FORTE: Oh yeah, it’s so scary. You know, it doesn’t happen really often. Everyone on the set is really good at what they do. But we’re rushing around, who knows. When you’re dealing with a knife, or a gun scene, all it takes is one mistake.
WAREHEIM: Dude, it’s scary to be shot at with those blanks that they use. It’s really scary.
FORTE: A lot of those guns will spit out shells out the side. I remember doing MacGruber, and the guy would say–
HEIDECKER: Okay, here it comes, can’t you just do one interview without talking about MacGruber?
FORTE: I can’t, I can’t.
HEIDECKER: Fine. Go ahead, let’s just make a note of it.
FORTE: M-A-C-G-R-U-B-E-R. Okay, never mind. But this guy was saying like, I don’t think he should walk as close to him because these things spit out and I can’t guarantee it won’t take his eye out, and the director, my very good friend, said, “Well I mean, what are the chances really?” “Very low, but there is a chance.” And we did it and nothing happened, but it was scary.
VOLLMER: Were your knives sharp?
FORTE: No, they were professionally dulled.
HEIDECKER: And it kind of looks that way in the film.
WAREHEIM: Like a thick plastic knife with a bad paint job.
FORTE: The scariest ones are the ones that are supposed to retract, and just push into itself when stabbed. Like, what if somebody fucks up that one. That’s the one I get really scared about. What if it gets stuck?

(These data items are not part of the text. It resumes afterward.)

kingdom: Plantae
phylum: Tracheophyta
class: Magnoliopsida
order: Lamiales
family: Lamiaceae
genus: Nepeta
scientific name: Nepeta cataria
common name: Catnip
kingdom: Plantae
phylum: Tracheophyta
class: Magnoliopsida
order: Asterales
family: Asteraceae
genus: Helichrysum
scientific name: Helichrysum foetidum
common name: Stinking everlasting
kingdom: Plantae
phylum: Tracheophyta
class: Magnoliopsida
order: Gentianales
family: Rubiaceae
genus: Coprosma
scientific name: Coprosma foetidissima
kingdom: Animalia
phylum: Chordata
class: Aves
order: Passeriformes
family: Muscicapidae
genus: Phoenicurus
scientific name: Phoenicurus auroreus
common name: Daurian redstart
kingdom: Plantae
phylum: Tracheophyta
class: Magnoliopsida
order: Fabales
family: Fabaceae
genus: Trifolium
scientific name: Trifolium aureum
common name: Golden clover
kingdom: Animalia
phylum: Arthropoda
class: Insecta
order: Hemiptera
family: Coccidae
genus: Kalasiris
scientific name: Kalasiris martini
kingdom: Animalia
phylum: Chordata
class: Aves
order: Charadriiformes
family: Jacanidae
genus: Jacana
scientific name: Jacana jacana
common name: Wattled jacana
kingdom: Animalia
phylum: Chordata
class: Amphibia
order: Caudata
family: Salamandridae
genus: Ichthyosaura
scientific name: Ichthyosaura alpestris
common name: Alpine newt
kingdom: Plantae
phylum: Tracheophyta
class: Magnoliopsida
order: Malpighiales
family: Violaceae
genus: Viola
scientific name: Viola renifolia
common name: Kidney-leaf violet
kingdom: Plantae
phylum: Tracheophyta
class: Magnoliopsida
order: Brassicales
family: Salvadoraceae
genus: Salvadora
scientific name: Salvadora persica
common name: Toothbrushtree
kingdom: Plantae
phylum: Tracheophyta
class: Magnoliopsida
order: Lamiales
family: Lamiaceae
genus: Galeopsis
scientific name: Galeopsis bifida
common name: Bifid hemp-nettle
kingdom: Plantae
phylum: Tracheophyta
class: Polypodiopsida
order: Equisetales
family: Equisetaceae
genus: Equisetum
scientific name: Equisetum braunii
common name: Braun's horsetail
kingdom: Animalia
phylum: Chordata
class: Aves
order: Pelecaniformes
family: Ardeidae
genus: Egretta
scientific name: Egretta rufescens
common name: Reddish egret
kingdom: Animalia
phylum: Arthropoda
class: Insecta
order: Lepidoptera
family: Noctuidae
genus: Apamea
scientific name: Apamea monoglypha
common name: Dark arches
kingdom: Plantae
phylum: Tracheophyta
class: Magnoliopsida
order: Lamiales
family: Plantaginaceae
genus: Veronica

WAREHEIM: Will Ferrell’s worked with guns on set a lot. When the prop guy gave him a gun, Will manually looks at all the chambers before he’ll even start working with it. It’s protocol you have to go through before working with any kind of fake stuff on set. It’s really boring.
VOLLMER: Is there protocol for a prosthetic boner?
WAREHEIM: The masturbation scene?
VOLLMER: The Prince Albert piercing.
WAREHEIM: That’s me fully flaccid, so I don’t know what kind of cocks you’re used to. That was fully flaccid, when it gets hard it kind of shrinks down into a three-inch thing.
VOLLMER: Did you have trouble pulling off that scene? Did anyone tell you take it out?
WAREHEIM: Luckily it got through with an R rating. My mom told me to take it out. My dad told me to take it out. Will told me to take it out. He doesn’t feel like that should be a part of the whole thing.
FORTE: I don’t want to share that with people. That’s my private thing with Eric.
TIM AND ERIC’S BILLION DOLLAR MOVIE DEBUTS ON VIDEO ON DEMAND FRIDAY AND IN THEATERS MARCH 2.